Живая жизнь - Викентий Вересаев
Шрифт:
Интервал:
Закладка:
А этот обычный прием оценки жизни путем бухгалтерского подведения баланса ее радостей и горестей, — как он возмущает Ницше! «Сумма неудовольствия перевешивает сумму удовольствия; следовательно, небытие мира было бы лучше, чем его бытие. Такого рода болтовня именует себя в наше время пессимизмом!.. Но сам этот пессимизм есть признак глубокого обнищания жизни. Человек не ищет удовольствия и не избегает неудовольствия: читатель поймет, с каким глубоко укоренившимся предрассудком я беру на себя смелость бороться в данном случае. Удовольствие и неудовольствие, это — только следствия, только сопутствующие явления; они — второстепенные вещи, не причины; это — суждения ценности второго ранга».
Кто жив душою, в ком силен инстинкт жизни, кто «пьян жизнью», — тому и в голову не может прийти задавать себе вопрос о смысле и ценности жизни, и тем более измерять эту ценность разностью между суммами жизненных радостей и горестей. В огне не могут водиться черви. В жарко и радостно пылающем огне живой жизни не могут жить вопросы, порождаемые разложением. А именно только чудовищное разложение жизненных инстинктов делает возможным, что человек стоит среди жизни и спрашивает: «для чего? какая цель? какой смысл?» — и не может услышать того, что говорит жизнь, и бросается прочь от нее, и только богом, только «тем миром» способен оправдать ее.

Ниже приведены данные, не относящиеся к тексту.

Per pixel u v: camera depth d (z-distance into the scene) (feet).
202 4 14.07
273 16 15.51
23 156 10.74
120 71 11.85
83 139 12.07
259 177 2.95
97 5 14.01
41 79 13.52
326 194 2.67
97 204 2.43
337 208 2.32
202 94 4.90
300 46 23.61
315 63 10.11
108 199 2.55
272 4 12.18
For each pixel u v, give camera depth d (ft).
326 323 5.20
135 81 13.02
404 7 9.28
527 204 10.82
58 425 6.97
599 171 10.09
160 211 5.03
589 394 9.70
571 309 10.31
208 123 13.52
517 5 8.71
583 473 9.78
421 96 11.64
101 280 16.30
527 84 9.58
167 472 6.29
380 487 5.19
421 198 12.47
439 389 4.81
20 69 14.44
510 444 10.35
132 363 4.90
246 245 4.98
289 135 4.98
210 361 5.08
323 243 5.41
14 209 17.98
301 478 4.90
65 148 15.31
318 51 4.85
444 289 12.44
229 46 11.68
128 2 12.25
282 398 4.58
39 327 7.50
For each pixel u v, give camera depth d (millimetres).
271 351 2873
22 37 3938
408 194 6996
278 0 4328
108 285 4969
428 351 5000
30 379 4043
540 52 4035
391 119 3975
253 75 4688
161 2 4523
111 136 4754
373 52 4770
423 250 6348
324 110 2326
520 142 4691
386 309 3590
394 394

«Если центр тяжести переносят не в жизнь, а в «тот мир», — говорит Ницше, — то у жизни вообще отнимают центр тяжести. Великая ложь о личном бессмертии разрушает всякий разум, всякую природу в инстинкте; все, что есть в инстинктах благодетельного, споспешествующего жизни, ручающегося за будущность, — возбуждает теперь недоверие. Жить так, что нет более смысла жить, — это становится теперь смыслом жизни!»
И Заратустра учит:
«Усталость, которая одним прыжком хочет достигнуть последнего, — одним смертельным прыжком, — бедная, невежественная усталость, которая уже больше не хочет хотеть: она создала всех богов и все потусторонние миры».
«Новой гордости научило меня мое «я», ей учу я людей: больше не прятать головы в песок небесных вещей, но свободно нести ее, эту земную голову, которая творит для земли смысл».
«Новой воле учу я людей: желать того пути, которым слепо шел человек, и назвать его хорошим, и больше не красться от него в сторону, подобно больным и умирающим!»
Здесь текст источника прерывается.